= Activity =
Copy out the rows starting at the line containing "Relative to the" and ending at the line containing "Answer: approximately 45°", keeping every line in between unchanged.

= Material to process =
━━━━━━━━━━━━━━━━━━━━━━━━━━━━━━

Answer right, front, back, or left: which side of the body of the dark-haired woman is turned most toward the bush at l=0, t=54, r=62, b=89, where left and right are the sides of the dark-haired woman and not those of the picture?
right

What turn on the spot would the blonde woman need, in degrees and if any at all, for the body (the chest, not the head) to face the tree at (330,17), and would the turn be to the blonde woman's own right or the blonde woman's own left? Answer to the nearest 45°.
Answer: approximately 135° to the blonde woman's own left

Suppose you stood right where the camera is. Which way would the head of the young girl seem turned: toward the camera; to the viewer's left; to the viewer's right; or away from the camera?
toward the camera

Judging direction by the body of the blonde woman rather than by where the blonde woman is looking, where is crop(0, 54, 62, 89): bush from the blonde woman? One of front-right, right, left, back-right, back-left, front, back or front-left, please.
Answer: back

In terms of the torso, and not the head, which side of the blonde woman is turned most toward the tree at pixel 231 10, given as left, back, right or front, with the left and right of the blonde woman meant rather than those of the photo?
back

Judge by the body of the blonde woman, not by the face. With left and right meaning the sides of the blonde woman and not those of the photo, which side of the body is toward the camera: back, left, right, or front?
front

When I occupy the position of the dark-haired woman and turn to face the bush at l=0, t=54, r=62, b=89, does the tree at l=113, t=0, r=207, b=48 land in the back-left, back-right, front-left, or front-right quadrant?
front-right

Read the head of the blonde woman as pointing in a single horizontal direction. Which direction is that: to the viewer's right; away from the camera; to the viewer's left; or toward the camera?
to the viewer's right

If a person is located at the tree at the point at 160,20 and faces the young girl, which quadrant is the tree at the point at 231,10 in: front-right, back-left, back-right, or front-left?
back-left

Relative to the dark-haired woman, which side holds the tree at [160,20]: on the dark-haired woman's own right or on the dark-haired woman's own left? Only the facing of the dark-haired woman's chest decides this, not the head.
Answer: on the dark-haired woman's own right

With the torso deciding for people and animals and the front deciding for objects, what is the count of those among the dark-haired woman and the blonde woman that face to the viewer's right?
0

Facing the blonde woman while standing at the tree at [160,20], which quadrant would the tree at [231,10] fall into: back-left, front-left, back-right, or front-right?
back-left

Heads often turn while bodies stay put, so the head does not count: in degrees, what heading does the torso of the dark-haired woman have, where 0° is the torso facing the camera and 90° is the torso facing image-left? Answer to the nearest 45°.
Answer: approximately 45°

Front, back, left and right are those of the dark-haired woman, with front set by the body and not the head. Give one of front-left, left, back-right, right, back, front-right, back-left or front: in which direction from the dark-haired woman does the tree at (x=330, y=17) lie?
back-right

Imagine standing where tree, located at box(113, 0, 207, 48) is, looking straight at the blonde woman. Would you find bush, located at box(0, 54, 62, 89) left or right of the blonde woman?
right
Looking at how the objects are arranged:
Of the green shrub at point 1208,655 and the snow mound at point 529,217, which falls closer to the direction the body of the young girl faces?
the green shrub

━━━━━━━━━━━━━━━━━━━━━━━━━━━━━━

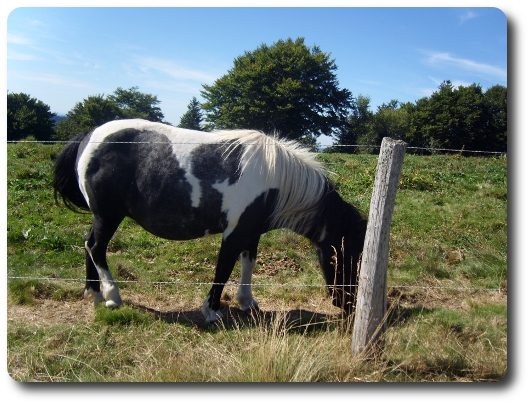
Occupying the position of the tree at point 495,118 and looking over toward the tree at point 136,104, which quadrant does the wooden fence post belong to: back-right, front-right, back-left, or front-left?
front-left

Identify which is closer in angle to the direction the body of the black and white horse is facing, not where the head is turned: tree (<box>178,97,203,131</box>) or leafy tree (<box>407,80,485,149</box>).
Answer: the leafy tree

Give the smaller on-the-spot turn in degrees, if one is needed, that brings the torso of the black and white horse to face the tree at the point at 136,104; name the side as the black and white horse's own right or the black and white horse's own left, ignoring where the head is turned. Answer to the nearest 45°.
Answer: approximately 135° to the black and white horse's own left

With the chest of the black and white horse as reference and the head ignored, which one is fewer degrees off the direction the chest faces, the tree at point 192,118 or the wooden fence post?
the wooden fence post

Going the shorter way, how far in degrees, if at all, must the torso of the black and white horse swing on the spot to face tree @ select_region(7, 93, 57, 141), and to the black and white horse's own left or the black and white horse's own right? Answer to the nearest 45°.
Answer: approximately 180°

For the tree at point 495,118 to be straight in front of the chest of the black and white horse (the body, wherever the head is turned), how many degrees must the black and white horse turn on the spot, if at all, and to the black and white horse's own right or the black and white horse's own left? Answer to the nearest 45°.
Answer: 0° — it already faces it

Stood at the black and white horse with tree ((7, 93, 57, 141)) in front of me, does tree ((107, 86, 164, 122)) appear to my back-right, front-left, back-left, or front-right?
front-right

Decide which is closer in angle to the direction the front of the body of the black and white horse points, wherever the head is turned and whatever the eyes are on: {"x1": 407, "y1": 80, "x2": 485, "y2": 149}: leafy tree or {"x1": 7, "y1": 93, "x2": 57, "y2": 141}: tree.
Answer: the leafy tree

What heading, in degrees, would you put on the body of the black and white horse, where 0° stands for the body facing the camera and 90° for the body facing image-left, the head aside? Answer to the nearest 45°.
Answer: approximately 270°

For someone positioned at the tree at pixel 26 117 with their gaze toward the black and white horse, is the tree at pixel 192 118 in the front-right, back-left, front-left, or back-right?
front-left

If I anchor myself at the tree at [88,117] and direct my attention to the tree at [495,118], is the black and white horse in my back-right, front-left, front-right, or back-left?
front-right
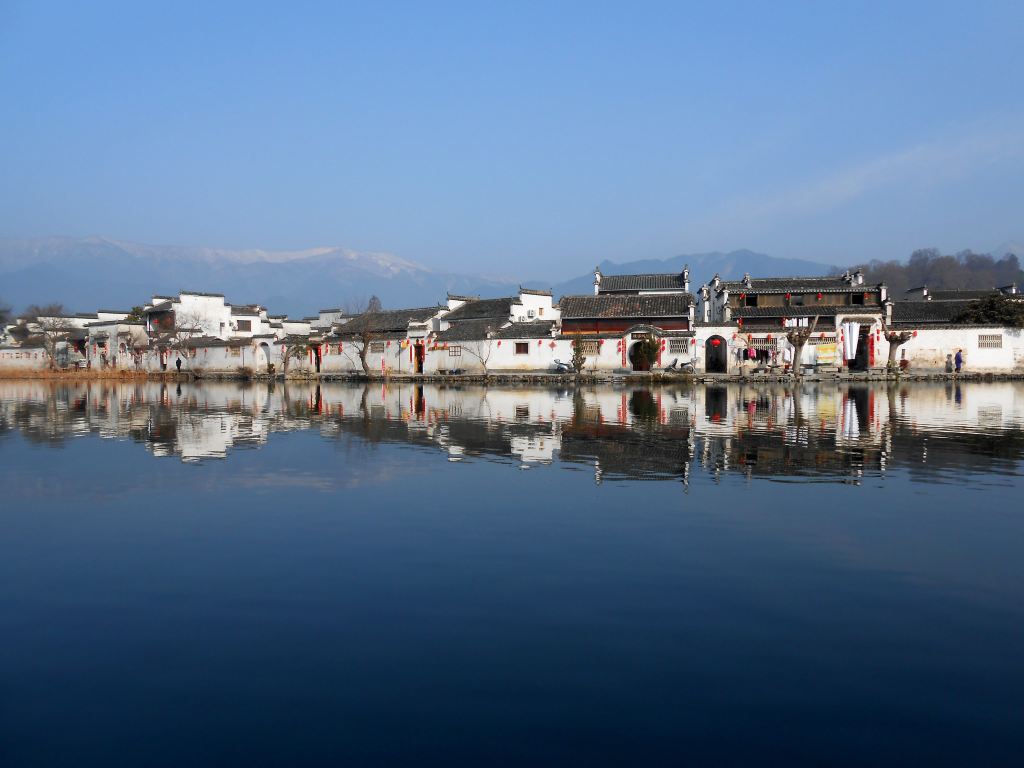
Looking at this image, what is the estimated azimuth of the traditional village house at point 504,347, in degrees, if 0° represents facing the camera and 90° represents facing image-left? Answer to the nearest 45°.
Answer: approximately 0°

━━━━━━━━━━━━━━━━━━━━━━━━━━━━━━

= Task answer =
Relative to the dark-haired woman, which side holds the tree at [160,20]: on the dark-haired woman's own right or on the dark-haired woman's own left? Only the facing of the dark-haired woman's chest decides this, not the head.
Answer: on the dark-haired woman's own right

With the torso deciding for people and animals and the front deciding for objects, what is the count of those among the dark-haired woman and the blonde woman that face to the viewer's right?
0

Facing the blonde woman while standing at the tree at [160,20], which quadrant would the tree at [231,10] fall into: back-left, front-left, back-right, or front-right?
back-left

Heads often turn while bodies stay put, so the head does not count: in degrees, what heading does the torso of the dark-haired woman have, where 0° is the torso facing the camera and 90° is the torso facing image-left? Answer to the nearest 45°.
Answer: approximately 45°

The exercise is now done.